Exercise objective: Render the data as a JSON list of strings with one string per line, skipping blank lines, covering everything from the start of the data through the line containing "the Province of Rayong, rotated 77°", inclusive. Leave the pictures out of your answer.

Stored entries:
....
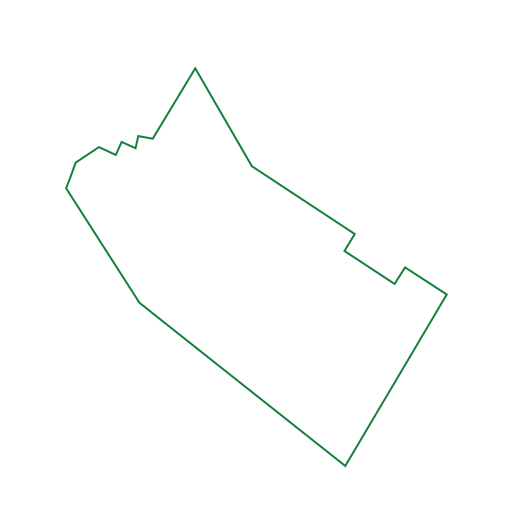 the district of Fulton, New York, United States of America, rotated 38°
{"feature_id": "52423323B72706838172398", "entity_name": "Fulton", "entity_type": "district", "adm_level": 2, "iso_a3": "USA", "parent_name": "United States of America", "parent_adm1": "New York", "projection": "robinson", "projection_center": [-74.528, 43.135], "detail": "fine", "context": "isolated", "style": "outline", "palette": "green", "viewbox_px": 512, "rotation_deg": 38, "n_neighbors": 0, "source": "geoboundaries", "source_scale": "gbopen_adm2", "svg_char_len": 407}
<svg xmlns="http://www.w3.org/2000/svg" viewBox="0 0 512 512"><g transform="rotate(38 256 256)"><path d="M92.6,145.5L102.4,227.1L89.4,234.0L94.7,245.2L79.9,248.9L83.3,262.7L65.2,266.9L56.4,293.3L62.4,311.8L64.6,319.5L192.9,364.6L224.5,364.9L455.6,366.5L439.5,241.9L430.0,168.9L380.5,173.2L382.4,192.7L322.6,197.6L320.3,177.9L197.5,187.8L92.6,145.5Z" fill="none" stroke="#15803d" stroke-width="2"/></g></svg>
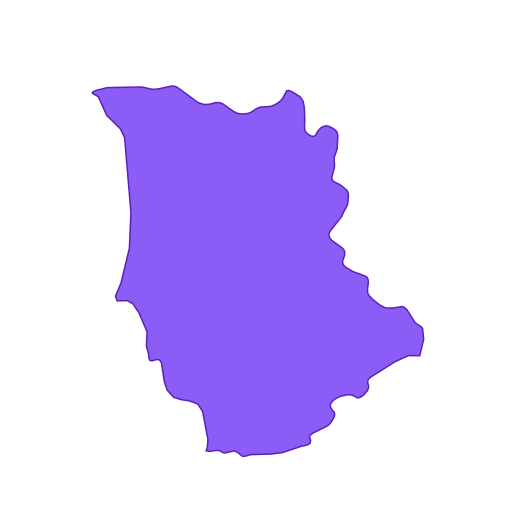 the Province of Rayong, rotated 77°
{"feature_id": "THA-434", "entity_name": "Rayong", "entity_type": "Province", "adm_level": 1, "iso_a3": "THA", "parent_name": "Thailand", "parent_adm1": "", "projection": "robinson", "projection_center": [101.425, 12.873], "detail": "fine", "context": "isolated", "style": "filled", "palette": "violet", "viewbox_px": 512, "rotation_deg": 77, "n_neighbors": 0, "source": "natural_earth", "source_scale": "10m", "svg_char_len": 2998}
<svg xmlns="http://www.w3.org/2000/svg" viewBox="0 0 512 512"><g transform="rotate(77 256 256)"><path d="M434.6,348.3L431.6,346.6L424.0,344.1L395.5,343.0L387.2,346.0L382.4,353.1L379.0,361.5L375.0,368.1L366.9,372.7L357.6,373.6L338.7,372.1L335.2,373.6L334.5,377.0L334.8,380.6L334.0,382.8L331.9,383.3L326.8,382.7L319.3,383.1L305.4,379.2L285.2,382.8L274.9,386.7L270.5,391.6L268.5,401.4L263.5,402.0L251.9,393.6L219.9,377.6L185.5,368.1L111.1,357.4L101.4,359.6L85.5,369.8L65.4,373.8L60.5,378.9L59.4,378.2L58.6,373.8L58.5,362.9L65.2,331.1L66.4,327.5L70.3,319.4L71.0,315.7L71.3,311.3L71.3,304.6L71.5,300.0L71.9,298.0L72.7,296.5L73.6,295.2L74.7,294.0L93.0,278.4L94.0,277.1L95.7,274.3L96.5,272.7L97.1,270.9L97.7,266.8L97.5,262.7L97.5,260.5L97.9,258.5L98.5,256.7L99.5,255.3L100.4,254.0L110.2,245.3L112.4,242.5L113.8,240.0L114.8,236.2L115.2,232.0L115.1,230.0L114.7,228.2L112.8,223.2L112.3,221.5L112.0,219.4L112.0,217.2L113.4,209.2L113.5,207.2L113.1,205.2L112.3,201.6L111.7,200.0L110.2,196.9L108.1,194.3L103.4,190.1L102.2,189.3L102.0,189.1L102.0,188.6L102.0,187.3L102.7,185.7L103.9,184.1L110.4,177.5L112.6,176.4L116.0,175.3L122.1,175.5L135.6,178.1L139.1,179.2L142.7,179.9L144.6,180.1L146.6,179.4L148.9,178.1L151.9,174.8L152.4,172.7L151.9,170.9L149.4,168.9L148.3,167.7L146.4,165.0L145.6,163.5L145.0,161.7L144.9,159.6L145.2,157.7L145.9,156.1L146.8,154.8L150.1,151.2L152.8,149.5L155.0,149.1L157.3,149.2L170.3,153.0L177.1,157.4L179.0,158.0L181.1,158.5L183.9,158.8L185.9,159.3L187.8,159.9L196.7,164.6L198.4,164.7L200.4,164.0L202.4,161.9L204.9,158.7L207.4,156.4L212.6,152.6L214.6,152.1L217.0,152.1L223.5,154.0L227.0,155.6L228.3,156.5L233.0,160.9L234.5,161.9L237.0,163.9L248.1,177.8L250.7,179.9L252.4,180.4L254.9,180.0L257.9,178.6L268.0,169.8L269.8,169.0L271.8,168.6L275.3,169.5L280.2,172.7L281.9,173.1L284.3,172.8L286.9,171.3L292.8,165.3L295.1,161.9L295.8,160.5L300.4,153.9L301.2,152.9L302.4,152.4L304.2,152.1L307.2,152.5L312.7,154.6L316.3,155.4L318.2,155.4L321.0,154.2L324.4,152.2L331.0,146.9L333.8,144.0L335.7,141.5L336.3,139.7L337.5,133.8L338.1,125.0L339.6,122.9L342.4,121.0L356.3,116.1L357.7,115.2L362.4,110.7L364.5,110.0L375.0,111.4L390.0,118.9L387.5,129.3L387.6,131.5L390.4,144.7L399.6,171.0L401.0,173.8L402.3,174.9L403.8,175.5L405.7,175.7L407.4,175.4L409.7,176.0L412.2,177.7L415.8,182.6L417.0,185.7L417.3,187.9L417.0,188.8L416.9,189.2L416.1,190.2L414.2,192.3L413.2,193.6L412.2,195.9L411.7,199.0L411.7,205.4L412.4,208.8L413.5,212.1L415.6,215.3L416.7,216.5L418.0,217.1L419.6,217.4L421.3,217.1L424.4,215.8L425.7,214.9L427.9,214.9L430.3,215.9L434.6,219.9L436.5,222.5L437.6,224.7L441.4,240.5L442.9,243.5L444.6,244.7L446.2,244.4L447.9,244.2L450.5,245.4L451.4,247.3L451.7,249.5L451.6,254.7L453.5,274.7L452.4,285.7L448.4,305.7L448.4,307.8L448.6,310.0L448.6,311.9L448.3,313.8L447.2,315.1L443.3,318.0L441.3,320.6L441.2,320.9L441.0,321.4L440.9,322.9L441.0,330.2L440.5,331.9L439.5,333.2L438.3,334.2L437.2,335.9L436.5,338.3L435.9,345.6L434.6,348.2L434.6,348.3Z" fill="#8b5cf6" stroke="#5b21b6" stroke-width="1.5"/></g></svg>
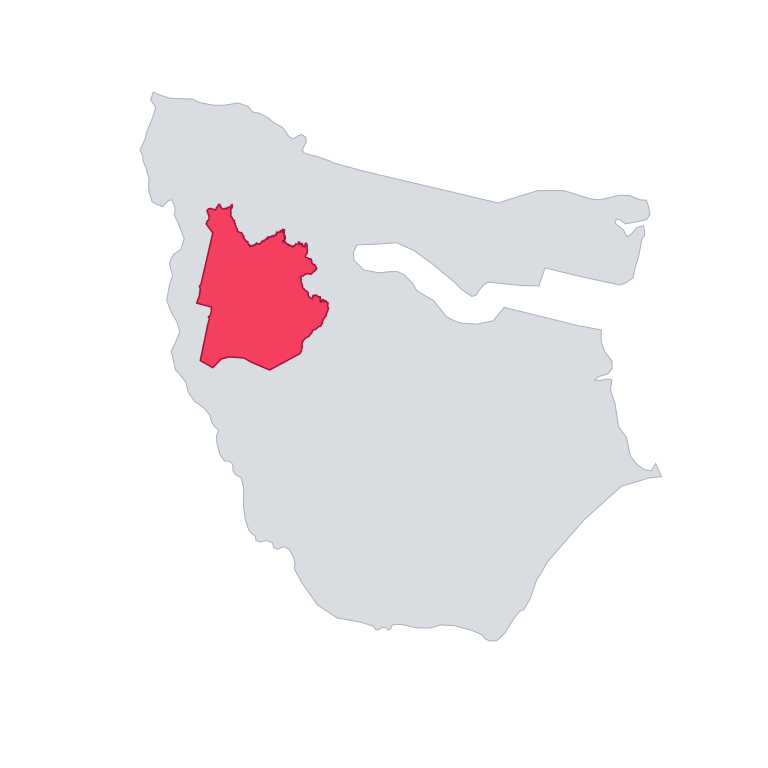 location of Goudiry, Tambacounda, Senegal, rotated 193°
{"feature_id": "50182788B18390590381778", "entity_name": "Goudiry", "entity_type": "district", "adm_level": 2, "iso_a3": "SEN", "parent_name": "Senegal", "parent_adm1": "Tambacounda", "projection": "natural_earth1", "projection_center": [-12.97, 13.973], "detail": "fine", "context": "in_parent", "style": "filled", "palette": "rose", "viewbox_px": 768, "rotation_deg": 193, "n_neighbors": 0, "source": "geoboundaries", "source_scale": "gbopen_adm2", "svg_char_len": 9064}
<svg xmlns="http://www.w3.org/2000/svg" viewBox="0 0 768 768"><g transform="rotate(193 384 384)"><path d="M589.8,350.2L598.7,368.1L596.8,376.6L594.7,389.1L599.8,398.1L605.7,404.1L609.9,409.5L614.6,417.0L615.3,431.9L614.5,442.7L617.5,447.6L620.1,453.7L619.6,458.8L617.9,463.4L612.3,469.4L611.3,480.5L620.5,494.1L626.5,501.4L626.4,505.7L628.1,510.3L632.4,515.7L635.1,514.4L638.1,510.0L639.4,507.0L647.3,508.3L651.1,509.7L656.2,518.5L658.0,524.4L659.3,531.8L664.6,541.0L669.2,547.5L670.2,551.6L674.3,557.1L671.8,569.3L672.1,575.5L669.3,591.9L668.7,599.6L668.8,602.5L675.2,608.3L674.5,616.6L668.1,615.2L657.0,614.2L634.8,618.5L627.2,616.7L612.6,617.3L602.2,619.7L589.0,625.1L578.7,623.7L573.2,619.5L565.9,619.8L557.7,617.5L549.0,613.4L541.0,611.4L532.3,603.8L528.3,602.5L525.5,604.4L523.1,607.0L520.6,608.5L515.9,607.1L514.2,602.0L515.6,597.1L516.1,593.3L513.9,591.2L508.6,590.6L500.1,590.6L486.4,589.0L483.3,588.1L452.6,586.8L420.8,586.6L393.8,586.5L359.8,586.3L335.8,586.2L313.5,586.1L296.3,596.2L277.6,607.1L252.4,612.9L223.5,610.8L214.3,612.3L204.7,617.2L197.7,620.7L187.7,622.8L174.9,621.1L169.7,622.1L166.5,617.1L162.8,609.1L165.1,603.2L173.0,599.4L184.8,594.4L191.0,597.0L194.6,597.1L195.3,593.9L194.1,592.2L185.2,587.9L180.6,582.2L176.8,585.5L173.5,592.5L170.8,594.6L166.7,596.6L164.5,591.8L163.5,587.2L165.3,583.6L164.5,563.6L165.6,552.9L165.1,543.6L170.7,537.4L176.0,533.6L196.6,533.2L215.8,532.9L234.3,533.1L253.2,533.3L255.1,514.6L261.1,513.2L270.0,511.2L286.6,509.0L305.2,506.8L309.1,503.1L312.2,496.9L314.2,491.4L318.0,489.0L323.2,490.9L330.0,493.8L337.0,498.3L345.1,502.5L350.4,505.1L363.3,511.7L385.4,520.9L403.6,524.5L425.6,517.8L441.5,513.5L443.4,505.5L441.0,497.7L429.2,490.5L413.1,491.3L408.2,493.2L400.7,495.6L396.2,496.5L388.6,494.9L379.0,488.7L373.0,482.4L364.5,479.5L354.5,476.5L338.5,463.7L330.1,461.4L322.1,460.7L306.9,463.2L291.9,470.1L284.1,485.7L269.1,485.5L237.5,485.0L208.4,484.5L184.4,485.6L182.0,474.3L176.3,465.3L167.1,457.6L165.1,450.4L168.3,444.2L177.2,439.1L179.3,435.4L174.6,435.9L167.5,439.2L162.8,439.4L162.3,429.5L154.5,416.8L145.8,395.2L135.8,386.4L127.5,368.9L118.8,362.2L110.8,359.1L103.9,359.7L101.4,367.7L92.8,356.2L104.6,352.1L129.7,337.7L158.6,296.5L184.6,247.7L188.0,236.1L191.2,227.4L193.3,207.4L197.1,195.5L200.5,193.3L204.9,184.1L210.3,168.2L216.3,159.3L222.9,157.5L228.1,158.3L231.8,161.6L242.7,163.6L260.7,164.4L274.6,162.0L284.4,156.5L297.3,153.7L313.3,153.6L321.7,151.3L322.5,146.7L324.6,145.3L328.0,147.1L331.1,146.4L334.1,143.1L337.0,142.9L339.9,145.7L353.3,146.6L377.1,145.5L399.2,153.9L419.3,171.8L429.8,183.7L430.4,189.7L433.8,195.7L439.8,201.8L445.3,202.9L450.4,199.1L454.3,199.5L457.1,204.1L462.9,205.1L469.3,202.2L473.9,203.2L474.7,206.0L475.8,207.4L478.9,208.1L483.1,211.6L488.9,221.1L493.7,234.4L497.4,251.4L502.3,260.7L508.3,262.2L511.8,265.7L512.5,269.7L514.3,272.5L517.2,274.0L522.3,273.1L528.3,278.8L534.7,291.3L535.7,297.0L534.7,300.0L535.1,302.2L539.4,304.3L543.5,308.4L546.8,314.5L553.9,320.0L564.9,324.7L572.8,331.9L577.7,341.4L587.7,349.3L589.8,350.2Z" fill="#d9dde1" stroke="#a8b0b8" stroke-width="1"/><path d="M554.6,361.4L548.0,372.0L545.7,373.0L541.0,375.5L526.5,377.9L518.2,375.4L498.6,371.9L472.6,394.8L472.0,397.0L472.1,397.9L472.0,398.8L472.3,399.7L472.0,401.5L472.2,402.9L472.8,403.8L473.0,404.6L472.9,406.3L473.1,406.7L472.6,407.1L472.1,408.9L471.6,409.4L471.5,410.2L468.9,412.8L467.7,413.6L467.5,415.2L466.8,415.8L466.7,416.3L465.8,417.7L465.6,419.0L465.7,419.8L464.0,421.4L463.0,421.7L460.4,425.4L458.9,425.9L458.3,427.4L458.0,427.9L458.0,428.8L457.7,429.7L458.0,429.9L457.8,430.8L457.7,432.2L457.9,433.6L457.4,433.8L456.7,435.7L455.8,437.2L455.7,438.9L456.1,439.8L455.6,440.9L455.3,442.1L455.3,443.5L455.0,445.3L456.2,446.5L456.2,446.9L456.8,449.2L456.6,450.4L457.8,450.5L459.1,451.9L460.1,451.7L460.5,451.1L461.0,452.1L462.1,452.5L462.3,451.5L463.0,451.9L463.1,451.7L463.2,451.2L462.8,450.5L463.4,450.3L464.0,449.4L464.3,449.4L464.6,449.7L464.4,450.6L464.8,450.7L465.1,451.1L464.8,452.7L465.5,452.9L465.3,453.7L465.7,454.6L466.7,454.5L467.8,453.9L469.3,455.2L471.4,455.2L471.7,454.1L472.0,453.8L473.0,454.2L473.0,453.3L473.3,452.6L473.0,452.0L473.2,451.0L474.8,451.0L475.5,451.6L476.3,452.1L476.8,452.1L477.5,452.9L478.0,454.9L478.4,455.7L479.1,456.6L480.4,457.2L480.9,457.2L482.0,457.6L483.4,458.8L484.3,458.9L484.7,459.3L485.2,460.2L485.4,461.1L485.9,461.6L486.0,462.2L487.4,464.5L487.5,464.9L488.0,465.5L488.2,466.5L488.0,467.2L488.4,467.9L489.3,469.0L489.4,469.5L488.5,470.4L486.8,471.4L486.4,471.9L485.6,473.4L484.5,473.6L482.4,474.7L480.7,474.3L480.3,474.4L480.1,474.9L479.7,474.9L478.9,475.9L478.4,476.9L477.6,477.6L476.9,478.6L476.7,479.4L476.4,479.5L476.1,479.9L475.5,481.2L476.4,482.7L477.4,483.5L478.0,484.4L479.0,484.7L480.1,484.7L481.3,485.5L481.7,486.1L481.7,486.9L482.4,488.1L483.2,489.2L483.7,489.5L484.1,489.5L484.9,488.8L486.2,489.5L487.3,489.8L488.5,489.7L489.3,490.1L489.4,491.9L488.4,494.1L488.4,495.8L488.9,497.8L489.4,498.7L489.7,499.7L489.7,500.9L490.1,501.4L490.7,503.2L491.7,503.7L492.2,503.2L492.3,501.3L491.8,500.3L492.5,499.6L492.5,500.3L492.7,500.6L495.0,500.3L495.0,501.0L494.8,502.1L495.1,502.4L495.8,502.2L496.4,502.4L496.7,502.3L496.7,501.1L497.0,501.0L497.8,502.6L498.7,503.3L499.3,503.1L499.4,502.9L499.0,501.3L500.0,500.6L501.4,500.7L501.7,499.8L502.5,498.8L502.5,498.5L502.4,498.0L502.5,497.7L502.9,497.7L503.3,498.0L504.1,497.8L504.2,497.0L505.1,497.7L505.6,497.6L506.1,497.8L507.0,497.9L507.4,497.5L507.5,498.2L508.0,497.9L509.1,498.6L509.3,498.5L509.7,498.7L509.9,498.5L510.3,498.5L511.2,499.6L511.8,499.7L512.2,500.2L512.7,500.1L512.8,500.2L513.3,499.9L513.9,500.2L514.1,499.8L514.4,499.9L514.5,500.3L514.1,500.9L514.5,501.0L514.4,501.1L513.2,501.7L513.6,502.2L513.2,503.2L512.8,503.4L513.0,504.4L513.4,504.9L513.9,504.3L514.1,504.3L514.4,504.6L514.2,504.7L513.8,506.3L514.0,506.5L514.9,506.7L514.9,507.4L515.1,507.8L515.2,508.8L515.5,509.0L516.2,508.9L516.2,509.1L516.3,509.2L515.8,509.3L515.5,509.6L515.5,509.8L515.9,510.3L515.5,511.7L515.8,511.9L517.0,511.6L517.3,512.1L517.5,512.0L517.8,511.6L517.7,510.4L518.0,510.8L518.4,510.3L518.5,509.9L518.9,510.2L519.4,510.0L519.0,509.4L519.0,508.8L519.5,508.3L520.1,508.6L520.3,508.5L521.4,508.1L521.6,507.9L521.6,507.6L521.9,507.4L522.7,507.8L522.8,507.4L522.6,506.8L522.4,506.7L522.2,505.9L522.5,505.6L522.9,505.6L522.9,505.0L523.3,505.1L523.6,504.8L523.9,503.7L524.1,503.6L524.4,503.9L524.9,503.6L525.0,503.2L525.3,503.6L525.7,503.7L526.0,503.1L526.7,503.0L527.1,502.5L527.1,502.1L527.3,501.7L527.9,501.8L528.1,501.6L528.4,501.7L528.8,501.2L529.6,501.2L529.9,501.0L530.2,501.1L530.4,501.0L530.4,500.0L530.0,500.0L529.9,499.8L530.6,499.3L530.5,498.7L530.8,498.7L531.3,499.1L531.3,498.4L532.3,497.8L532.5,497.1L532.7,496.8L533.3,497.0L533.4,496.8L533.3,496.2L534.2,495.8L534.3,495.4L534.5,495.4L534.6,495.9L535.0,495.8L535.2,495.2L535.5,494.9L535.6,493.8L535.9,493.4L535.9,493.0L536.1,492.6L536.4,492.5L536.6,492.7L537.2,492.7L537.8,492.3L538.0,492.0L538.8,492.1L539.2,492.5L539.6,492.3L539.8,492.6L540.2,492.1L540.2,491.6L540.8,491.4L541.0,490.9L540.9,490.4L541.0,490.3L541.4,490.3L541.8,490.0L542.1,490.2L542.3,489.8L542.7,489.6L542.8,489.1L543.3,488.8L543.6,489.1L543.8,488.8L544.0,488.9L544.3,488.4L544.7,488.4L544.8,488.2L545.4,488.6L545.6,488.4L545.6,488.7L546.0,488.8L546.1,489.1L546.4,488.9L546.8,489.5L547.1,489.3L547.2,489.6L548.0,490.1L548.3,490.5L548.4,491.6L548.7,492.0L549.1,491.7L549.5,491.7L549.9,491.8L549.9,492.2L551.3,492.4L551.5,493.2L552.2,493.4L552.6,494.1L553.2,494.5L553.3,495.1L553.8,495.2L553.9,496.5L554.4,496.4L554.7,496.9L555.0,496.8L555.5,497.4L555.5,498.1L555.9,498.2L556.1,498.9L557.4,499.4L557.8,499.2L558.2,499.3L558.6,499.2L559.1,499.4L560.1,499.5L560.6,500.0L561.3,500.0L561.4,500.8L562.1,502.3L563.2,503.4L563.6,503.6L563.8,504.3L564.3,504.6L564.3,505.0L564.7,505.5L565.0,506.8L565.9,507.5L566.2,508.5L566.5,508.9L566.5,509.5L567.0,509.5L567.5,510.3L568.0,510.4L569.0,511.2L569.0,511.5L569.8,512.3L571.0,513.2L571.4,514.6L571.5,516.1L572.1,517.3L572.0,518.0L572.8,519.5L572.2,520.6L571.8,521.0L571.6,521.7L571.9,522.5L571.7,523.5L572.1,524.3L572.3,524.5L572.4,524.2L572.9,524.1L572.7,523.8L572.9,522.9L573.1,522.9L573.3,522.4L573.8,521.9L573.9,522.0L574.3,521.5L574.7,521.4L574.9,521.0L575.4,520.8L575.7,520.9L575.8,520.6L576.5,520.5L576.6,519.8L577.0,519.0L578.0,519.5L580.2,518.3L580.7,518.2L582.2,519.3L582.5,519.8L583.3,520.1L584.4,522.0L585.0,521.9L585.6,521.7L585.8,521.4L585.7,519.9L586.5,519.1L587.0,518.2L587.0,516.0L587.3,515.4L589.2,515.9L590.7,515.7L592.2,516.2L592.7,515.7L593.6,515.6L594.5,515.0L595.5,513.1L594.6,511.9L591.7,506.8L591.8,505.7L591.6,504.8L592.1,503.8L592.7,503.6L593.0,501.9L593.0,500.9L592.8,500.2L593.2,499.9L584.8,492.7L584.8,439.7L585.3,439.1L585.8,437.9L585.8,437.5L584.5,435.7L584.4,434.4L583.9,433.4L584.3,432.5L583.9,431.7L584.1,430.9L583.9,430.5L583.8,426.9L584.2,425.8L584.4,424.4L584.3,423.5L584.6,422.1L584.5,420.6L569.3,420.2L569.2,418.6L568.7,416.1L568.7,412.7L569.3,410.8L570.1,410.2L570.1,409.5L568.8,408.9L569.1,403.0L568.3,365.5L554.6,361.4Z" fill="#f43f5e" stroke="#9f1239" stroke-width="1.5"/></g></svg>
....
Full solution:
[
  " the district of Fulton, New York, United States of America, rotated 38°",
  "{\"feature_id\": \"52423323B72706838172398\", \"entity_name\": \"Fulton\", \"entity_type\": \"district\", \"adm_level\": 2, \"iso_a3\": \"USA\", \"parent_name\": \"United States of America\", \"parent_adm1\": \"New York\", \"projection\": \"robinson\", \"projection_center\": [-74.528, 43.135], \"detail\": \"fine\", \"context\": \"isolated\", \"style\": \"outline\", \"palette\": \"green\", \"viewbox_px\": 512, \"rotation_deg\": 38, \"n_neighbors\": 0, \"source\": \"geoboundaries\", \"source_scale\": \"gbopen_adm2\", \"svg_char_len\": 407}",
  "<svg xmlns=\"http://www.w3.org/2000/svg\" viewBox=\"0 0 512 512\"><g transform=\"rotate(38 256 256)\"><path d=\"M92.6,145.5L102.4,227.1L89.4,234.0L94.7,245.2L79.9,248.9L83.3,262.7L65.2,266.9L56.4,293.3L62.4,311.8L64.6,319.5L192.9,364.6L224.5,364.9L455.6,366.5L439.5,241.9L430.0,168.9L380.5,173.2L382.4,192.7L322.6,197.6L320.3,177.9L197.5,187.8L92.6,145.5Z\" fill=\"none\" stroke=\"#15803d\" stroke-width=\"2\"/></g></svg>",
  " the Province of Rayong, rotated 77°"
]